Start of Data to examine
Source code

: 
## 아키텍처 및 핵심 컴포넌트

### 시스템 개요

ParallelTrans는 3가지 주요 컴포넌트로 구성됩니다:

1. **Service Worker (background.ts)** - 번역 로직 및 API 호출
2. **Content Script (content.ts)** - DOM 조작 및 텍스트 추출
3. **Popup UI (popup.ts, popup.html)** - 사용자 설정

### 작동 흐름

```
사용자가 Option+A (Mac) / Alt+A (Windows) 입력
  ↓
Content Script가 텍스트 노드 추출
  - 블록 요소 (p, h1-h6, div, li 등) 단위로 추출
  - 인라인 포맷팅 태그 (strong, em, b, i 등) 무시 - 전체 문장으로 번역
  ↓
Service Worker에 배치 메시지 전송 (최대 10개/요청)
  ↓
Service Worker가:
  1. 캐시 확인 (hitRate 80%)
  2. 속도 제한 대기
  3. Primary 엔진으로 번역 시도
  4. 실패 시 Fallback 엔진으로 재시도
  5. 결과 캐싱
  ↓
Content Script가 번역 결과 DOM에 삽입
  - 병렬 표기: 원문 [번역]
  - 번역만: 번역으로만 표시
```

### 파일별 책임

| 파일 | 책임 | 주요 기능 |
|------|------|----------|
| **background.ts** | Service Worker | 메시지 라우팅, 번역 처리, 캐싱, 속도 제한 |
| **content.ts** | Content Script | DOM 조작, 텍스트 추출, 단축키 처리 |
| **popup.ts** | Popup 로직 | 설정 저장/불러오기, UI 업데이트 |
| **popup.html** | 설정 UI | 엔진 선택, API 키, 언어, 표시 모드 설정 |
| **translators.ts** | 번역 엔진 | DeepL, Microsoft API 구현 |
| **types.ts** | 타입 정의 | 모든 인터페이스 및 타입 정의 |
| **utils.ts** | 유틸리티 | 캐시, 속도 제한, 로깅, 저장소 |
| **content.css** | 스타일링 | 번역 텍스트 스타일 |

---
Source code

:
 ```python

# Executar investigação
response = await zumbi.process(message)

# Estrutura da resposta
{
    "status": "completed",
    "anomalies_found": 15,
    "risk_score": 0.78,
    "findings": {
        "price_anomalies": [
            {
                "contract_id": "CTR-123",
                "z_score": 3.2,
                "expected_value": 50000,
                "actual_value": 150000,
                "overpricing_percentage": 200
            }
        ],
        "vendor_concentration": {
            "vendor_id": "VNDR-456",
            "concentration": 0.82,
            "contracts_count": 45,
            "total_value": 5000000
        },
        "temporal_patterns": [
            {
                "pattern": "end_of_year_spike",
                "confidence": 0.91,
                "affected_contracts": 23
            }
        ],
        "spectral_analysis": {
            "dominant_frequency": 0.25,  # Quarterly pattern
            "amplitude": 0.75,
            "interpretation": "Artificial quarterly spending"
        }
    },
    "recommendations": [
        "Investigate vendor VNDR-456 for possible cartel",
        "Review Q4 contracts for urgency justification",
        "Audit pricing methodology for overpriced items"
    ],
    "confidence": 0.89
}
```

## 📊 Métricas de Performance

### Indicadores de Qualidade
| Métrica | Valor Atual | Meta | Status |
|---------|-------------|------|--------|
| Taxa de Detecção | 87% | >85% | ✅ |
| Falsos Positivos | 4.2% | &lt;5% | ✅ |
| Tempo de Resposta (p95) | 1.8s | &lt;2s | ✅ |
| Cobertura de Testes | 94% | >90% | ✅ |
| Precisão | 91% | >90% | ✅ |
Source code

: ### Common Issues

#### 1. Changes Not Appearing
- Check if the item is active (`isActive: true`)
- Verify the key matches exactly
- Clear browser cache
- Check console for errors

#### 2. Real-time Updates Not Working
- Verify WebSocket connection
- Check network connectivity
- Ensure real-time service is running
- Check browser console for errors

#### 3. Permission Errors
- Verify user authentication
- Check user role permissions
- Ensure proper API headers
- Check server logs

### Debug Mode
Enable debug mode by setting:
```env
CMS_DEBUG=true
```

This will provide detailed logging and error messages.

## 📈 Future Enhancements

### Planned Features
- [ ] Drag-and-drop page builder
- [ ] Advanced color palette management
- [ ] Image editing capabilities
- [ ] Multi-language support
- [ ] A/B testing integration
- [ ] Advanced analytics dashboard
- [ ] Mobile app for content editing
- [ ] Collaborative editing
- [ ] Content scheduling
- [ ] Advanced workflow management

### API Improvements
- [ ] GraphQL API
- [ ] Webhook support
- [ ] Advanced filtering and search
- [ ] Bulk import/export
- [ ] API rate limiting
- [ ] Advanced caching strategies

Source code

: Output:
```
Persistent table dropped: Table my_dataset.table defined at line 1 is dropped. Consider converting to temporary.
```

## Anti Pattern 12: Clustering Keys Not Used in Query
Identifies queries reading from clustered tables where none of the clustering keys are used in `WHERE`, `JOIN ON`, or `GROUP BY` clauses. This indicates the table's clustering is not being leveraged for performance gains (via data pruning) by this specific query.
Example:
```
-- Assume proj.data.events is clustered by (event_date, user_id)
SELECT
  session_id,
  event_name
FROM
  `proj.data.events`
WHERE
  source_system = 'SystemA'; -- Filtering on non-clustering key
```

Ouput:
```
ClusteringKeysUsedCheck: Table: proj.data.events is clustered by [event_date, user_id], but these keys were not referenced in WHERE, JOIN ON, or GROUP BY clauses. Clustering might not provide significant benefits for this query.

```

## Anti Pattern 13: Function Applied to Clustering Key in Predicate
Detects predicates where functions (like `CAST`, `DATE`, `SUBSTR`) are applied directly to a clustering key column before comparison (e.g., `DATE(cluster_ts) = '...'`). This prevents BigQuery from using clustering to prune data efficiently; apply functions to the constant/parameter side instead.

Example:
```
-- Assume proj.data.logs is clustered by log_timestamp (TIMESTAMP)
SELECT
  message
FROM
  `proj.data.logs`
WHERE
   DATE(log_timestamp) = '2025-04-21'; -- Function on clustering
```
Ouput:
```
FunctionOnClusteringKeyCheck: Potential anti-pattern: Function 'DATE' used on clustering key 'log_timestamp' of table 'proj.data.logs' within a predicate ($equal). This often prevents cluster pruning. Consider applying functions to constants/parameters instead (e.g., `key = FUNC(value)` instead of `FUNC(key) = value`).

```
End of Data to examine
▶ **What is required**:
Please write out all of the records above, character for character.

▶ **Your response**:
Source code

: 
## 아키텍처 및 핵심 컴포넌트

### 시스템 개요

ParallelTrans는 3가지 주요 컴포넌트로 구성됩니다:

1. **Service Worker (background.ts)** - 번역 로직 및 API 호출
2. **Content Script (content.ts)** - DOM 조작 및 텍스트 추출
3. **Popup UI (popup.ts, popup.html)** - 사용자 설정

### 작동 흐름

```
사용자가 Option+A (Mac) / Alt+A (Windows) 입력
  ↓
Content Script가 텍스트 노드 추출
  - 블록 요소 (p, h1-h6, div, li 등) 단위로 추출
  - 인라인 포맷팅 태그 (strong, em, b, i 등) 무시 - 전체 문장으로 번역
  ↓
Service Worker에 배치 메시지 전송 (최대 10개/요청)
  ↓
Service Worker가:
  1. 캐시 확인 (hitRate 80%)
  2. 속도 제한 대기
  3. Primary 엔진으로 번역 시도
  4. 실패 시 Fallback 엔진으로 재시도
  5. 결과 캐싱
  ↓
Content Script가 번역 결과 DOM에 삽입
  - 병렬 표기: 원문 [번역]
  - 번역만: 번역으로만 표시
```

### 파일별 책임

| 파일 | 책임 | 주요 기능 |
|------|------|----------|
| **background.ts** | Service Worker | 메시지 라우팅, 번역 처리, 캐싱, 속도 제한 |
| **content.ts** | Content Script | DOM 조작, 텍스트 추출, 단축키 처리 |
| **popup.ts** | Popup 로직 | 설정 저장/불러오기, UI 업데이트 |
| **popup.html** | 설정 UI | 엔진 선택, API 키, 언어, 표시 모드 설정 |
| **translators.ts** | 번역 엔진 | DeepL, Microsoft API 구현 |
| **types.ts** | 타입 정의 | 모든 인터페이스 및 타입 정의 |
| **utils.ts** | 유틸리티 | 캐시, 속도 제한, 로깅, 저장소 |
| **content.css** | 스타일링 | 번역 텍스트 스타일 |

---
Source code

:
 ```python

# Executar investigação
response = await zumbi.process(message)

# Estrutura da resposta
{
    "status": "completed",
    "anomalies_found": 15,
    "risk_score": 0.78,
    "findings": {
        "price_anomalies": [
            {
                "contract_id": "CTR-123",
                "z_score": 3.2,
                "expected_value": 50000,
                "actual_value": 150000,
                "overpricing_percentage": 200
            }
        ],
        "vendor_concentration": {
            "vendor_id": "VNDR-456",
            "concentration": 0.82,
            "contracts_count": 45,
            "total_value": 5000000
        },
        "temporal_patterns": [
            {
                "pattern": "end_of_year_spike",
                "confidence": 0.91,
                "affected_contracts": 23
            }
        ],
        "spectral_analysis": {
            "dominant_frequency": 0.25,  # Quarterly pattern
            "amplitude": 0.75,
            "interpretation": "Artificial quarterly spending"
        }
    },
    "recommendations": [
        "Investigate vendor VNDR-456 for possible cartel",
        "Review Q4 contracts for urgency justification",
        "Audit pricing methodology for overpriced items"
    ],
    "confidence": 0.89
}
```

## 📊 Métricas de Performance

### Indicadores de Qualidade
| Métrica | Valor Atual | Meta | Status |
|---------|-------------|------|--------|
| Taxa de Detecção | 87% | >85% | ✅ |
| Falsos Positivos | 4.2% | &lt;5% | ✅ |
| Tempo de Resposta (p95) | 1.8s | &lt;2s | ✅ |
| Cobertura de Testes | 94% | >90% | ✅ |
| Precisão | 91% | >90% | ✅ |
Source code

: ### Common Issues

#### 1. Changes Not Appearing
- Check if the item is active (`isActive: true`)
- Verify the key matches exactly
- Clear browser cache
- Check console for errors

#### 2. Real-time Updates Not Working
- Verify WebSocket connection
- Check network connectivity
- Ensure real-time service is running
- Check browser console for errors

#### 3. Permission Errors
- Verify user authentication
- Check user role permissions
- Ensure proper API headers
- Check server logs

### Debug Mode
Enable debug mode by setting:
```env
CMS_DEBUG=true
```

This will provide detailed logging and error messages.

## 📈 Future Enhancements

### Planned Features
- [ ] Drag-and-drop page builder
- [ ] Advanced color palette management
- [ ] Image editing capabilities
- [ ] Multi-language support
- [ ] A/B testing integration
- [ ] Advanced analytics dashboard
- [ ] Mobile app for content editing
- [ ] Collaborative editing
- [ ] Content scheduling
- [ ] Advanced workflow management

### API Improvements
- [ ] GraphQL API
- [ ] Webhook support
- [ ] Advanced filtering and search
- [ ] Bulk import/export
- [ ] API rate limiting
- [ ] Advanced caching strategies

Source code

: Output:
```
Persistent table dropped: Table my_dataset.table defined at line 1 is dropped. Consider converting to temporary.
```

## Anti Pattern 12: Clustering Keys Not Used in Query
Identifies queries reading from clustered tables where none of the clustering keys are used in `WHERE`, `JOIN ON`, or `GROUP BY` clauses. This indicates the table's clustering is not being leveraged for performance gains (via data pruning) by this specific query.
Example:
```
-- Assume proj.data.events is clustered by (event_date, user_id)
SELECT
  session_id,
  event_name
FROM
  `proj.data.events`
WHERE
  source_system = 'SystemA'; -- Filtering on non-clustering key
```

Ouput:
```
ClusteringKeysUsedCheck: Table: proj.data.events is clustered by [event_date, user_id], but these keys were not referenced in WHERE, JOIN ON, or GROUP BY clauses. Clustering might not provide significant benefits for this query.

```

## Anti Pattern 13: Function Applied to Clustering Key in Predicate
Detects predicates where functions (like `CAST`, `DATE`, `SUBSTR`) are applied directly to a clustering key column before comparison (e.g., `DATE(cluster_ts) = '...'`). This prevents BigQuery from using clustering to prune data efficiently; apply functions to the constant/parameter side instead.

Example:
```
-- Assume proj.data.logs is clustered by log_timestamp (TIMESTAMP)
SELECT
  message
FROM
  `proj.data.logs`
WHERE
   DATE(log_timestamp) = '2025-04-21'; -- Function on clustering
```
Ouput:
```
FunctionOnClusteringKeyCheck: Potential anti-pattern: Function 'DATE' used on clustering key 'log_timestamp' of table 'proj.data.logs' within a predicate ($equal). This often prevents cluster pruning. Consider applying functions to constants/parameters instead (e.g., `key = FUNC(value)` instead of `FUNC(key) = value`).

```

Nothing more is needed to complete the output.